TEN Publishing, the publisher behind enthusiast magazines like Motor Trend, Hot Rod, Automobile, and a lot more, has announced it is shutting down print operations for 19 of its 22 titles next year.
The three remaining titles that will continue to publish in print are Motor Trend, Hot Rod, and Four Wheeler, according to a memo from MotorTrend Group president and General Manager Alex Wellen seen by Folio Mag.
Just last year, Automobile Magazine underwent a very questionable relaunch that evidently was not enough to keep it alive.
Here is the full list of the 19 publications ending their print run.
- 4-Wheel & Off-Road
- Car Craft
- Chevy High Performance
- Classic Trucks
- Diesel Power
- Hot Rod Deluxe
- Mopar Muscle
- Muscle Car Review
- Muscle Mustangs & Fast Fords
- Mustang Monthly
- Street Rodder
- Super Chevy
- Super Street
- Truck Trend
Here’s more from the memo via Folio Mag:
“It was announced today that TEN Publishing will discontinue publishing 19 of its 22 automotive print titles by the end of the year,” wrote MotorTrend Group president and GM Alex Wellen in the memo. “I know this is difficult news, but I want to assure you that we remain committed to you and your pursuit to deliver quality automotive storytelling and journalism across all of our content platforms.”
MotorTrend Group, a joint venture formed in 2017 and majority owned by Discovery, Inc., comprises the digital and video businesses of the company formerly known as The Enthusiast Network, whereas TEN Publishing controls those brands’ print magazines.
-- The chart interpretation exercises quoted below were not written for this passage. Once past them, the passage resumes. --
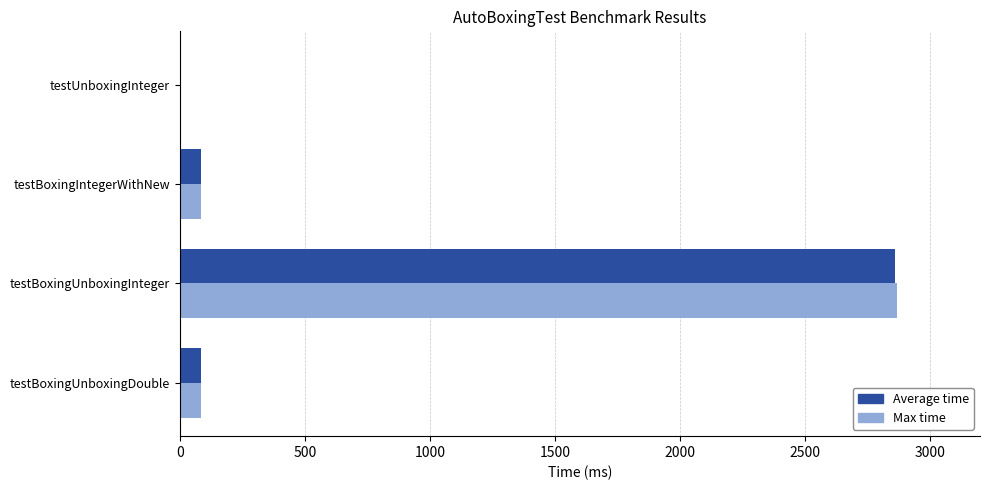

Which series has the largest range (max minus min)?

Max time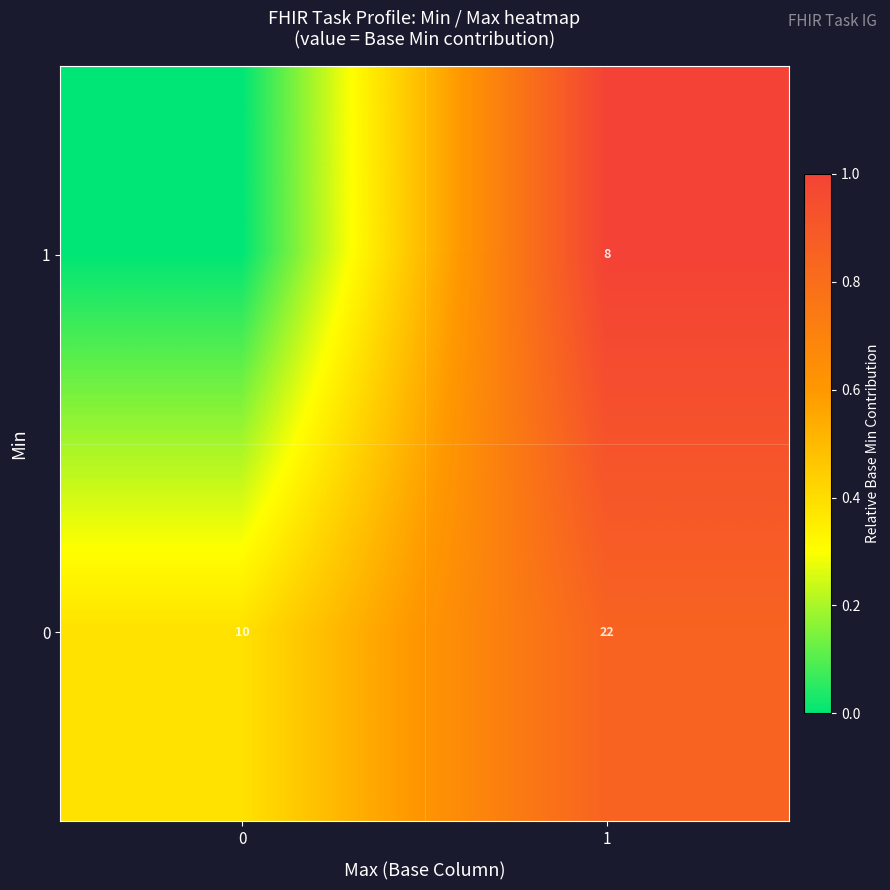

Rank the series by their average value, from highest to lowest.

row_1, row_0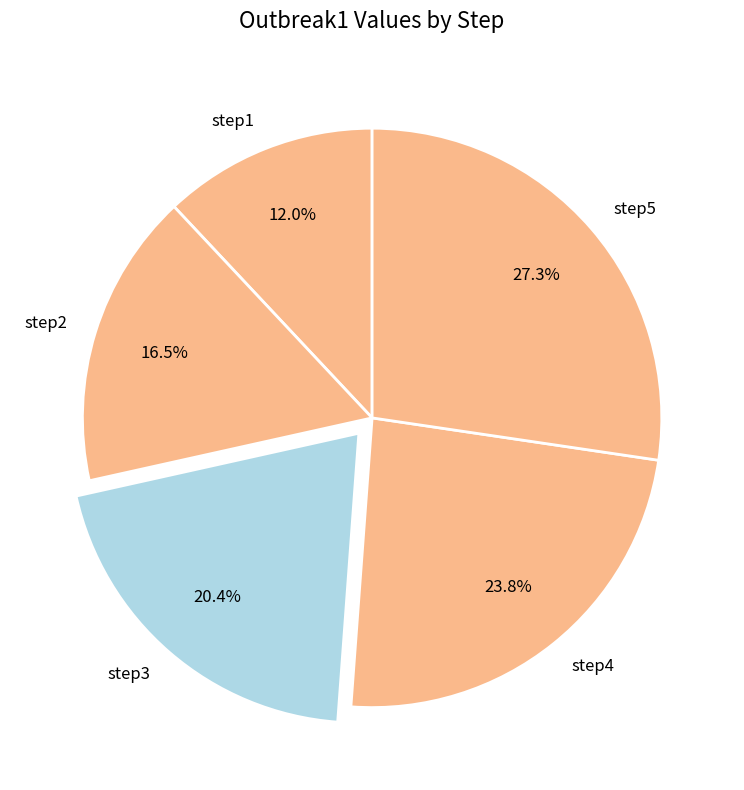

What is the total percentage of step2 and step1?

28.5%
Under a licensing agreement, MotorTrend Group provides editorial and ad sales support to TEN, producing content for both MotorTrend Group’s digital platforms and TEN’s magazines.
It’s unclear if the shuttered titles from TEN Publishing, formerly known as The Enthusiast Network, will continue publishing work online, and it’s also unclear what will happen to their current employees.
Jalopnik has reached out to TEN for more details and will update this article when more information is available.
The move follows an alarming trend in the automotive print world following the shuttering of Autoweek’s print operations and acquisition by Hearst Magazines back in October, and a restructuring at Car And Driver last year that saw over a dozen staffers laid off.